§ **TEXT SECTION**
He was a quiet, shining talent with boyish good looks and unassuming charm.  For years, every Saturday night I’d turn around and look up into the church balcony to see his family filing into a pew, always a few minutes after mass had started.  I passed notes his way more times than I can remember, because every single one of my best friends had a crush on him at one point or another.  He was the star drummer from the moment he picked up a pair of sticks, and he was intelligent to boot.

He never said much, but his presence was as much a part of what made high school life worth living as was the homecoming football game and 10 hour bus trips across the state.  When, after sophomore year, his family moved to California, the class of 2004 changed noticably.  He’d left a hole in us– a hole we never did fill.

And for the next two years, the boys who stayed in touch with him via email and a phone call here and there would keep the rest of us updated– he had ended up at a private school in California and graduated a year ahead of schedule.  He was going to college in Colorado.  He was still playing his little drumming heart out.

And then the myspace and facebook revolution happened, and all of us reconnected via virtual real estate.  I said hello here and there but again, he wasn’t one for saying much.  It was enough for me, just like it was in high school, to simply know he was there, a part of my network of friends, doing his thing and once again, filling this undefinable gap.

§ **COLLECTED DATA**
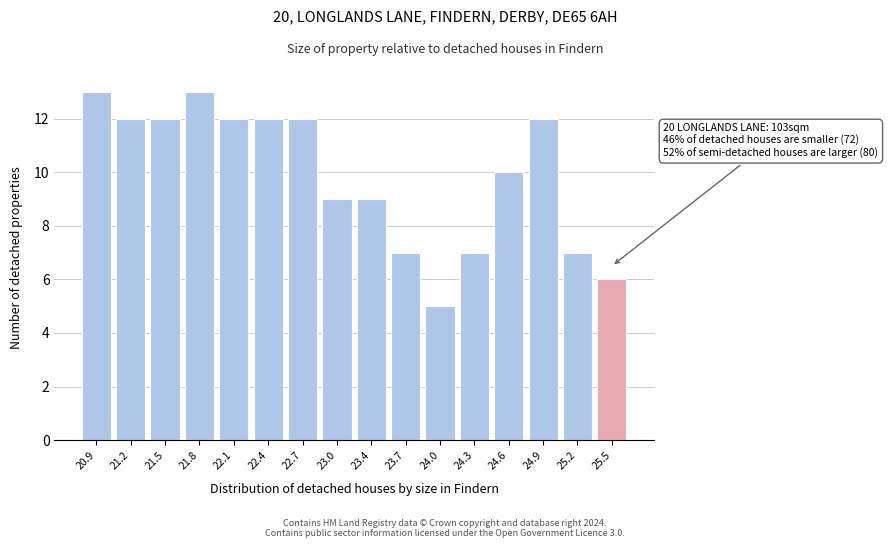

Reading right to left, transcribe all the data shown in this chart.

6	7	12	10	7	5	7	9	9	12	12	12	13	12	12	13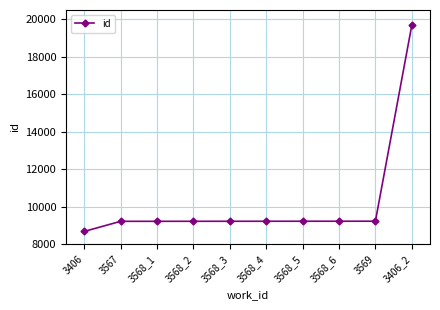

Which label corresponds to the smallest value in the chart?

3406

§ **TASK BRIEF**
Carry on the reminiscence about the quiet high school drummer from the point where it stops.

§ **OUTPUT FOR THIS TASK**
But then one day, about a year ago, I noticed his network on facebook had changed.  He was no longer in Colorado.

He was in Nashville.

Of course, I wasn’t in Nashville at the time, but I knew I would be sooner than later, so I kept my eye on him.  It was a bit of surprise, as I’d never figured him for the country music type, but there he was in Nashville, drumming in this band or that, always country.

When I finally made it here, one of the first things I did was hop on over to his facebook page and say, “I’m here. Where can I see you play?”

And he replied, “See me play?  Oh, no, let’s grab a beer and talk.”

And last night, we finally made that happen.

Seven years later.  Seven years since the last time we’d seen each other or exchanged more than three or four words at a time.

Seven years, and he was still a quiet, shining talent with boyish good looks and unassuming charm.

But seven years had changed us a bit, as you can imagine.  We talked high school– where our friends were, what they were doing, who was married and who had kids, how we couldn’t see ourselves in that position right now at all.  But we also talked music, business, music business, family, Nashville… it turns out that he and I are in nearly the exact same places in our lives.  And to come from a tiny town in Montana like we did, end up in the same city half way across the country doing the same thing…

It’s kind of remarkable.

About four beers and four hours later, I could see the fatigue creeping into his face and I knew it was beginning to show on mine as well.  We closed out our tab and walked outside.

We hugged again.

And again.

And he said, “Lunch, sometime in the next few weeks?”

And I said, “Absolutely.”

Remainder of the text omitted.